We included 1503 patients from March 30 to June 30, 2020. The mean age was 60 ± 15 years, and 59% were male. During 28-day follow-up, 1180 (79%) patients needed invasive ventilation and 666 (44%) died. For the 984 patients who were receiving mechanical ventilation in the first 24 h of ICU stay, mean tidal volume was 6.5 ± 1.3 mL/kg of ideal body weight, plateau pressure was 24 ± 5 cmHO, respiratory system compliance was 31.9 (24.4-40.9) mL/cmHO, and 82% of patients were ventilated with protective ventilation. Noninvasive ventilation was used in 21% of patients, and prone, in 36%. Compliance was associated with survival and did not show a bimodal pattern that would support the presence of two phenotypes. In the multivariable model, protective ventilation (aHR 0.73 [95%CI 0.57-0.94]), adjusted for PF ratio, compliance, PEEP, and arterial pH, was independently associated with survival.
During the peak of the epidemic in Sao Paulo, critically ill patients with COVID-19 often required mechanical ventilation and mortality was high. Our findings revealed an association between mechanical ventilation strategy and mortality, highlighting the importance of protective ventilation for patients with COVID-19.
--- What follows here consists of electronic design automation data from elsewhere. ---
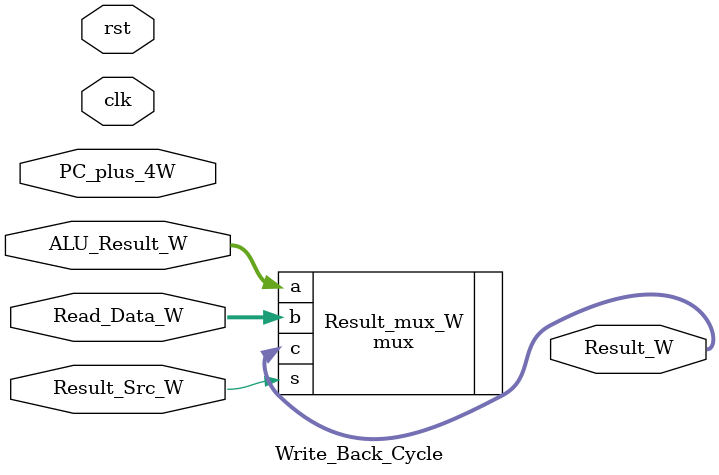
<source format=v>
`timescale 1ns / 1ps


module Write_Back_Cycle(clk,rst,Result_Src_W,Read_Data_W,ALU_Result_W,PC_plus_4W,Result_W);

input clk,rst,Result_Src_W;
input [31:0] PC_plus_4W,ALU_Result_W,Read_Data_W;

output [31:0] Result_W;

mux Result_mux_W(.a(ALU_Result_W),.b(Read_Data_W),.s(Result_Src_W),.c(Result_W));


endmodule

</source>
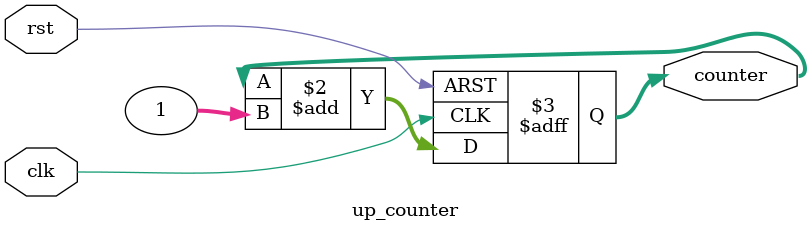
<source format=v>
module up_counter(input clk, rst, output[31:0] counter
    );
reg [31:0] counter;
    
always @(posedge clk or posedge rst)
begin
if(rst)
 counter <= 32'd0;
else
 counter <= counter + 32'd1;
end 
endmodule

</source>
约5%的新冠病毒疾病(COVID-19)患者会发展为呼吸衰竭并需要通气支持,但对于机械通气策略在COVID-19中的影响知之甚少。我们的目标是描述巴西圣保罗最大的COVID-19转诊中心在疫情首次激增期间重症患者的基线特征、通气参数和结局。
该队列包括入住一家拥有94张重症监护病房(ICU)床位的学术医院ICU的COVID-19患者,作为州应急计划的一部分,在疫情期间该数字扩大到300张。数据包括人口统计学、高级生命支持治疗和呼吸机参数。主要结局是28天生存率。我们使用多变量Cox模型来检验保护性通气与生存之间的关联,并对氧合指数(PF)、pH值、肺顺应性和呼气末正压(PEEP)进行校正。
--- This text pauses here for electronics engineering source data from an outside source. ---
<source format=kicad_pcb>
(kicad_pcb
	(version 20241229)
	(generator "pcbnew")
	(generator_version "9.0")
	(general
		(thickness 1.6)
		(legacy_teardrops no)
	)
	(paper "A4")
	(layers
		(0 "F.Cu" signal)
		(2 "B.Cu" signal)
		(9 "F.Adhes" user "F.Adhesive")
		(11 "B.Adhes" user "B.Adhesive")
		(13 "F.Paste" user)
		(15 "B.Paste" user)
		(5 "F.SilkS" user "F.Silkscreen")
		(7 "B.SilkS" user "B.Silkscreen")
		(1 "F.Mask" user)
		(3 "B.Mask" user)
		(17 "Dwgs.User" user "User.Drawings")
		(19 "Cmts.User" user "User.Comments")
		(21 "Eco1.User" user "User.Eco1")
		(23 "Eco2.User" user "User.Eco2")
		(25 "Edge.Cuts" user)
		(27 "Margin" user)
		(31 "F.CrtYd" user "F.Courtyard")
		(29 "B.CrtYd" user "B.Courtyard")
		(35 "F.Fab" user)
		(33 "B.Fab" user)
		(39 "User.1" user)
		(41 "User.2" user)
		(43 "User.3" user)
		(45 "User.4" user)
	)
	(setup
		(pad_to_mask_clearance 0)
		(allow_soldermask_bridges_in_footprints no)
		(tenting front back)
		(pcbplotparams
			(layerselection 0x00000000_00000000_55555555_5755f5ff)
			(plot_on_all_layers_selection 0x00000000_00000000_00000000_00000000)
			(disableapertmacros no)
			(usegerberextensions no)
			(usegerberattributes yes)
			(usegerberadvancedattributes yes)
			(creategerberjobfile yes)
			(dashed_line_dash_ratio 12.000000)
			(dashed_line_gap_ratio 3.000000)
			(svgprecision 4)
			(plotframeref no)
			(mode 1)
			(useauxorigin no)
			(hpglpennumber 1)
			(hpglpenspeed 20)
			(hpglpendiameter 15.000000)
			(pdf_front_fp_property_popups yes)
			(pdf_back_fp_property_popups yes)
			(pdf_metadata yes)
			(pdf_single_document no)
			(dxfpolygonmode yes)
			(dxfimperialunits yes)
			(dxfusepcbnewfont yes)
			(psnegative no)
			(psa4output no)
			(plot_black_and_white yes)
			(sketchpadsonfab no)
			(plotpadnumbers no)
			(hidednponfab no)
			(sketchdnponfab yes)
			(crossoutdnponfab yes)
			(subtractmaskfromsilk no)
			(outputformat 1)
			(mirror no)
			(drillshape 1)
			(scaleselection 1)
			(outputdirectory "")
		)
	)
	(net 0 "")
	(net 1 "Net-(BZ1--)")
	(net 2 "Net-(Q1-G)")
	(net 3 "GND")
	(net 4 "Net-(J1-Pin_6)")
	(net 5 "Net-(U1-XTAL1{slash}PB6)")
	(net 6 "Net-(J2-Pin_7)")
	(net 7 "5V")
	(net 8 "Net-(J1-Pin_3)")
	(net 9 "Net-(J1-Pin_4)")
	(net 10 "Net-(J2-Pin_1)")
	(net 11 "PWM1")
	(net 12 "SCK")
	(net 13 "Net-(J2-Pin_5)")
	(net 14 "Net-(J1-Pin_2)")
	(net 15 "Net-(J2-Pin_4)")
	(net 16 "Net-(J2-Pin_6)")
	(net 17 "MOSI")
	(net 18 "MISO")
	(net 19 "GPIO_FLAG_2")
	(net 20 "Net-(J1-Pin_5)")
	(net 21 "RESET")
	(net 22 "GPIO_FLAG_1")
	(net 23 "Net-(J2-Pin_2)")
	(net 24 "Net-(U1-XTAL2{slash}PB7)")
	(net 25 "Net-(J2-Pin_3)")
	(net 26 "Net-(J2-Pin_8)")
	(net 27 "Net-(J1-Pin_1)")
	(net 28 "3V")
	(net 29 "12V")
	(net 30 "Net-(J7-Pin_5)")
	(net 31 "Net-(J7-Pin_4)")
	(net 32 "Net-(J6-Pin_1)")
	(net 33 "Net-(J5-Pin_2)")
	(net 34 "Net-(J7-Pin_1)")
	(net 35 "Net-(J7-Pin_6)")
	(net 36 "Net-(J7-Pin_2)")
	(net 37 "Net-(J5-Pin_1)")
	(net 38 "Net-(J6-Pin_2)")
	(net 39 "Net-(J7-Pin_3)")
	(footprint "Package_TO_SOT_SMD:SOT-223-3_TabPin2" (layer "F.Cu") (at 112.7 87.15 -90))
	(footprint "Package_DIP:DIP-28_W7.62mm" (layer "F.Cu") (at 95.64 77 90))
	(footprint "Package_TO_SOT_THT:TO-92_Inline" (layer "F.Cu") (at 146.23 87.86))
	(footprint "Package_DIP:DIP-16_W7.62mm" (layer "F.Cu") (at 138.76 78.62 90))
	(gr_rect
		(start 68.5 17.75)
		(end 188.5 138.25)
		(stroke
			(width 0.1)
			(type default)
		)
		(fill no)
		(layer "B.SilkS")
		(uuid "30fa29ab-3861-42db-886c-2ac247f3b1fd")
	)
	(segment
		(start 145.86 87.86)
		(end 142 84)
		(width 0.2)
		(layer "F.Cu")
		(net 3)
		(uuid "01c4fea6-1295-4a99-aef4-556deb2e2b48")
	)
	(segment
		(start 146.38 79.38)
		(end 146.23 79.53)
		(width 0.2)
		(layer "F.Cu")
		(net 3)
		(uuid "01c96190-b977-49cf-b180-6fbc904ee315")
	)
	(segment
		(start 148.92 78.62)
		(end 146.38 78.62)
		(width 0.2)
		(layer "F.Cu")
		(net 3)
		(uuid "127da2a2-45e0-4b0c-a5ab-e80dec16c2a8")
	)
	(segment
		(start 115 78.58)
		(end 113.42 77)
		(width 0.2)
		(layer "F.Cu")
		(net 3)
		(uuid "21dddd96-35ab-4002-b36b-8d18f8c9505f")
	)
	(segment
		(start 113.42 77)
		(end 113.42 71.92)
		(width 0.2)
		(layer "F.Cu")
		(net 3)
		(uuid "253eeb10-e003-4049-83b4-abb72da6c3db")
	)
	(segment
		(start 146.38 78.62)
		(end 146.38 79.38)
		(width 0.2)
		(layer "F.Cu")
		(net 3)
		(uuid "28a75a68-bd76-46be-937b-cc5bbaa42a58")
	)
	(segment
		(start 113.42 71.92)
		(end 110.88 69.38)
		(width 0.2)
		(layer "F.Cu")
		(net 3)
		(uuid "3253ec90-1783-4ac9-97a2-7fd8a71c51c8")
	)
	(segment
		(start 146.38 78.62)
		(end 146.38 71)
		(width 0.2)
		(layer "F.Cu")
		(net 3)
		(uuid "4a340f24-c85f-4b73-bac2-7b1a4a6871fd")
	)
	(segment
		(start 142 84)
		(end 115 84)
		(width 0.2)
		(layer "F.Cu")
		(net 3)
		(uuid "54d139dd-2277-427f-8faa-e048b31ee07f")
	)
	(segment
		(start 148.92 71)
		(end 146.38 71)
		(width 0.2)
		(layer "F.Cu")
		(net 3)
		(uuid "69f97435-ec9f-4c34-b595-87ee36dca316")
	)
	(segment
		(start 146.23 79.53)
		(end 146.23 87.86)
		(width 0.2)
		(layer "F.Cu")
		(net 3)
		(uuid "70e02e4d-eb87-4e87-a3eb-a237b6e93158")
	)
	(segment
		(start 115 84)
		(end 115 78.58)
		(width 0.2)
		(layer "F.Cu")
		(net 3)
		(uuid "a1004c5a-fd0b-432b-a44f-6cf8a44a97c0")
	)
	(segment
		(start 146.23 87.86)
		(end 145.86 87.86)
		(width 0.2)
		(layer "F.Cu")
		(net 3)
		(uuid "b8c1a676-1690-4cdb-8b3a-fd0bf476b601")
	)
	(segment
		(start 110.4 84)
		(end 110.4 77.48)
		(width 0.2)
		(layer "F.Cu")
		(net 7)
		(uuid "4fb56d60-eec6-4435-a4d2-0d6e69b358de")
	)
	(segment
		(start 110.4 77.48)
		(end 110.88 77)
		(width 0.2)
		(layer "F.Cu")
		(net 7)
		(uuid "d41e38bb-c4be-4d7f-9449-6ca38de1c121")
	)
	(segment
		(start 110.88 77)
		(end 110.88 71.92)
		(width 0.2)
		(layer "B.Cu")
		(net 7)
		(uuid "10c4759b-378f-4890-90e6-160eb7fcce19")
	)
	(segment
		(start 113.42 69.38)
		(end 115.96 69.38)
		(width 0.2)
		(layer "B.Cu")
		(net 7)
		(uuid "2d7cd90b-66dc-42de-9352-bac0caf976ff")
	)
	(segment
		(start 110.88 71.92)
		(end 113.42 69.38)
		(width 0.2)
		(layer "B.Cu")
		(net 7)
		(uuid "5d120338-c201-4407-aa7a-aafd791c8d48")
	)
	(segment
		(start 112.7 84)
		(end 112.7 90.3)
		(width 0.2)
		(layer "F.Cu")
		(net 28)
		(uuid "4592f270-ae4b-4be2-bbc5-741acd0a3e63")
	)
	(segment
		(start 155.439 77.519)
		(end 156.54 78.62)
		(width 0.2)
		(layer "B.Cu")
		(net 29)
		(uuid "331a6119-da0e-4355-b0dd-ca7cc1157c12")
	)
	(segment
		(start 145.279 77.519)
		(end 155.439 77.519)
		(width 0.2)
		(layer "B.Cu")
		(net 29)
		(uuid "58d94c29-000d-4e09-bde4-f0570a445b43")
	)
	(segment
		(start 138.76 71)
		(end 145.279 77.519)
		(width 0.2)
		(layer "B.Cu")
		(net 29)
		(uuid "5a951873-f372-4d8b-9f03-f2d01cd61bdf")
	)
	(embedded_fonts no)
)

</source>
我们纳入了2020年3月30日至6月30日期间的1503例患者。平均年龄为60±15岁,59%为男性。在28天的随访期间,1180例(79%)患者需要有创通气,666例(44%)死亡。对于在入住ICU的前24小时内接受机械通气的984例患者,平均潮气量为6.5±1.3ml/理想体重千克,平台压为24±5cmH₂O,呼吸系统顺应性为31.9(24.4 - 40.9)ml/cmH₂O,82%的患者采用保护性通气。21%的患者使用无创通气,36%的患者采用俯卧位通气。肺顺应性与生存相关,且未显示出支持两种表型存在的双峰模式。在多变量模型中,校正PF比值、肺顺应性、PEEP和动脉pH值后,保护性通气(校正风险比[aHR]0.73[95%置信区间(CI)0.57 - 0.94])与生存独立相关。
在圣保罗疫情高峰期,重症COVID-19患者常需要机械通气且死亡率很高。我们的研究结果揭示了机械通气策略与死亡率之间的关联,凸显了保护性通气对COVID-19患者的重要性。